### THE INPUT ###

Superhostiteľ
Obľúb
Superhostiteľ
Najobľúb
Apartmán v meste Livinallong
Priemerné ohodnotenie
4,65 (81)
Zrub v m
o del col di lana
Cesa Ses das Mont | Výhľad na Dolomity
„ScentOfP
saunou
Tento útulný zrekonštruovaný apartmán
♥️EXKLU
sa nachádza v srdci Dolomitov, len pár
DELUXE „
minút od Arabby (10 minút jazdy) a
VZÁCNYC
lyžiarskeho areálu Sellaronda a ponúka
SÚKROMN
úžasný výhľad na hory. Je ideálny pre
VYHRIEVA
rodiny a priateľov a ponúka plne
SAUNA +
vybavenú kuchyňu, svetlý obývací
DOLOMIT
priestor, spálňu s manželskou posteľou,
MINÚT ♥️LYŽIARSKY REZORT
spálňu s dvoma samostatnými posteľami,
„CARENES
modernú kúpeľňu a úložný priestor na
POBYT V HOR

###

▶ _YOUR ASSIGNMENT_
Count the lines in the items above that contain the word "ponúka", and reply with only that number.

▶ _FINISHED EXERCISE_
2